Des milliers de personnes ont manifesté samedi en France contre le racisme et les violences policières, sur fond de colère chez les forces de l'ordre et à la veille d'une allocution du président Emmanuel Macron.
A Paris, des tensions ont éclaté et la police a tiré des gaz lacrymogènes après avoir reçu quelques projectiles après trois heures de rassemblement statique, les manifestants étant bloqués à leur point de départ.
Des milliers de personnes se sont rassemblées – 15'000 d'après les chiffres de la préfecture de police de Paris (PP) – sur la place de la République à l'appel du comité Adama Traoré, jeune homme noir mort en juillet 2016 après son interpellation par des gendarmes en région parisienne.
Au tout début du rassemblement, Assa Traoré, la soeur du jeune homme et figure du comité, a pris la parole invitant la foule à «dénoncer le déni de justice», «la violence sociale, raciale, policière», réclamant à nouveau la mise en examen des gendarmes impliqués dans l'interpellation de son frère.
«Quand le peuple français descend, c'est qu'on réclame tous la même chose, une justice juste pour tout le monde», a-t-elle ajouté.
Dans la foule, de nombreux jeunes vêtus d'un T-shirt noir floqué de la demande portée depuis quatre ans par la famille Traoré: «Justice». Des pancartes proclament: «Tant que nous n'aurons pas la justice, vous n'aurez pas la paix», «On doit être la dernière génération à manifester pour ça».
«Je suis ici pas seulement pour Adama, mais contre toutes les violences policières. Pour moi, la police est là pour maintenir l'ordre, pas pour abuser de ses fonctions. Malheureusement, ils le font souvent», explique N'guessan Dylan, 19 ans, en licence de droit. «Je suis là depuis le début, c'est compliqué d'être bloqué, je cherche mes amis, j'arrive pas à sortir», a-t-il ajouté alors que la police bloquait plusieurs accès à la place.
Comité Adama
Le 2 juin, le comité Adama avait mobilisé 20'000 personnes devant le tribunal judiciaire de Paris, et s'est imposé comme le fer de lance de la lutte contre les violences policières. Son discours s'est élargi, de la dénonciation de violences policières à celle d'un «racisme systémique», trouvant un écho puissant après la mort de George Floyd, qui a suscité une vague planétaire d'indignation.
Estimant que c'était «odieux» comme façon de procéder, le chef de file de La France Insoumise, Jean-Luc Mélenchon a demandé depuis la place de la République à ce que l'on «laisse les gens se déplacer».

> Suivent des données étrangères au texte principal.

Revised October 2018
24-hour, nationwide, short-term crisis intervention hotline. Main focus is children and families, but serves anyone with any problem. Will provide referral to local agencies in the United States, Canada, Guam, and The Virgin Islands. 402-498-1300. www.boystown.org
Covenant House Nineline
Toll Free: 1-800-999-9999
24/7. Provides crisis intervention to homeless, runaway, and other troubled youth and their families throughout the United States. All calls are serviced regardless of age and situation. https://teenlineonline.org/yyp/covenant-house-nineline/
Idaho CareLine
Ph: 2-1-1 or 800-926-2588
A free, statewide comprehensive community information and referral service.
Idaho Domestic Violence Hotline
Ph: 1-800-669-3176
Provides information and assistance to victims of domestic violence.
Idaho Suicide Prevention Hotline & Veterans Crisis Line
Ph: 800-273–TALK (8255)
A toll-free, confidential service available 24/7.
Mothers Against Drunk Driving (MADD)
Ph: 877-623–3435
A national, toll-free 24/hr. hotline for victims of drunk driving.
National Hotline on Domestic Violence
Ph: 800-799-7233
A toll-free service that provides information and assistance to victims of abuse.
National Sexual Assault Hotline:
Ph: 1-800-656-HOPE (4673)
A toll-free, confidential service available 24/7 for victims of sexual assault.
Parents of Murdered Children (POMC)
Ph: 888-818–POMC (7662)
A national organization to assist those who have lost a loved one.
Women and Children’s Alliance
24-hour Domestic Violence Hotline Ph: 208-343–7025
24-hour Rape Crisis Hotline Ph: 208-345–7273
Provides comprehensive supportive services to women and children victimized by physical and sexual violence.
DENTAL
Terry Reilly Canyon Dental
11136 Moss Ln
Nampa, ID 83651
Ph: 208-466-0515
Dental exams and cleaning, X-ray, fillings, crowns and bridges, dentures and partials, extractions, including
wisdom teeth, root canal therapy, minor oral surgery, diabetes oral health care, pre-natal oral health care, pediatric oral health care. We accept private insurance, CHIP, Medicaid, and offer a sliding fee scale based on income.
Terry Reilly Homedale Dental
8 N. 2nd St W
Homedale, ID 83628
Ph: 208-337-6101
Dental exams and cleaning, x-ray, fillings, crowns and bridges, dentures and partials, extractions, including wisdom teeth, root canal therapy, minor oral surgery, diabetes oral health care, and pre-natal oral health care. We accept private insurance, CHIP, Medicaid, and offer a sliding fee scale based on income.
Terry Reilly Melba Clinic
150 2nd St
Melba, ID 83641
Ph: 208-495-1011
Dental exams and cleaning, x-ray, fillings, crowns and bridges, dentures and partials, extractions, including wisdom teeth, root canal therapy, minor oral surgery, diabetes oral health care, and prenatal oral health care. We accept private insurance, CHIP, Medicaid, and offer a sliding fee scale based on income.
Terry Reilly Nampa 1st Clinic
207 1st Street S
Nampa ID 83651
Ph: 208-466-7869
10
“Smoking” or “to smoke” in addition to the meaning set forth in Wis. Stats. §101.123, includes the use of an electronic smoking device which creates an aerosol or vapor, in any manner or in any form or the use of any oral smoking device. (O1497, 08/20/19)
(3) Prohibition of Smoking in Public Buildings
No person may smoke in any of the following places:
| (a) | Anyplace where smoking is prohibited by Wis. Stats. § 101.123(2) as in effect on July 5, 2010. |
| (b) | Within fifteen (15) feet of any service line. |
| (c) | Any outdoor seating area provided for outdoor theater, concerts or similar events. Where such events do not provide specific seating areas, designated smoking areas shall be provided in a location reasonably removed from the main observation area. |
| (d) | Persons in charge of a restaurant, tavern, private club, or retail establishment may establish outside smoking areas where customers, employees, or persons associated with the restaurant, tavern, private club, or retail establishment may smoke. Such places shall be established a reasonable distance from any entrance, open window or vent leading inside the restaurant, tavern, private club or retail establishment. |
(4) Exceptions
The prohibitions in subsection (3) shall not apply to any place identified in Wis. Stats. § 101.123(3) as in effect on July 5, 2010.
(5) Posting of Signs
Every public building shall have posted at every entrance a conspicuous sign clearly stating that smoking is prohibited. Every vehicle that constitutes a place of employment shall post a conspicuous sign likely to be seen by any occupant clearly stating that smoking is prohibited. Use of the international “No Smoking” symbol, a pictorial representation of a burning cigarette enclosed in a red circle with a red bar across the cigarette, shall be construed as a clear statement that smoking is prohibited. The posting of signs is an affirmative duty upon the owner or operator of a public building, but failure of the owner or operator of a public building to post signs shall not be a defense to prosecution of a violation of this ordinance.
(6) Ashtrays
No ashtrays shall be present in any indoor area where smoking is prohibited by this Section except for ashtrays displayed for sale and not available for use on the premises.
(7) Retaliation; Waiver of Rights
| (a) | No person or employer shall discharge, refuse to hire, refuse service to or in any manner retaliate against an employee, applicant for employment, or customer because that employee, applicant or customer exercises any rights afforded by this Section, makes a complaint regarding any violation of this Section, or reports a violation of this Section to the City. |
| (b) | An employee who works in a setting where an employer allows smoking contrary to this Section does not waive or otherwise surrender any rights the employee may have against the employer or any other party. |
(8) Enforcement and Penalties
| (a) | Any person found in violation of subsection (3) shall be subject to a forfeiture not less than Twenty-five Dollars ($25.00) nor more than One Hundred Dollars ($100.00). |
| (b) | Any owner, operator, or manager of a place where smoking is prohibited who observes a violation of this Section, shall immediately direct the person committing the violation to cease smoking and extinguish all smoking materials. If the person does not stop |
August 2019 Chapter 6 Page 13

En marge du défilé, 12 personnes ont été interpellées d'après la PP après le déploiement en haut d'un immeuble par des militants identitaires d'une banderole rouge et blanche portant l'inscription: «Justice pour les victimes du racisme anti blanc».
D'autres défilés ont eu lieu à travers la France, comme à Bordeaux, où environ 500 personnes ont défilé dans une atmosphère bon enfant. A Lyon, où environ 2000 personnes s'étaient rassemblées, la fin de manifestation s'est tendue entre quelques dizaines de manifestants et les forces de l'ordre, qui ont fait usage d'un véhicule lanceur d'eau et de gaz lacrymogène.
Dans les prises de parole qui avaient précédé, l'attention s'est portée sur des jeunes de la région comme Mehdi, mort en 2016 en scooter à Vénissieux après avoir tenté d'échapper à un contrôle de police. Ou Wissam, décédé en 2012 à Clermont-Ferrand après son interpellation dans des conditions controversées.
«Ne pas perdre la jeunesse»
«Il ne faut pas perdre la jeunesse», s'est inquiété jeudi le chef de l'Etat, dont l'allocution dimanche soir sera autant scrutée par les militants antiracistes que des policiers épuisés, écoeurés d'être «jetés en pâture» par leur ministre, Christophe Castaner.
Le racisme est «une maladie qui touche toute la société», a déclaré mercredi en Conseil des ministres Emmanuel Macron, tout en défendant les forces de l'ordre «dont l'écrasante majorité ne saurait être salie».
Le ton est à l'apaisement après une semaine difficile pour l'exécutif. Pressé d'agir, le ministre de l'Intérieur avait annoncé des sanctions de policiers en cas de «soupçon avéré» de racisme, avant de reconnaître une erreur.
Dans un communiqué vendredi soir, il a en revanche confirmé la suppression de la technique d'interpellation dite «d'étranglement», qui ne sera plus enseignée.
Évoquant une lettre adressée par le ministre aux forces de l'ordre, Frédéric Lagache, du syndicat Alliance, affirme que cela ne suffira pas à apaiser la colère de policiers «blessés et touchés dans leur honneur» et qui attendent «d'être reçus» par M. Macron.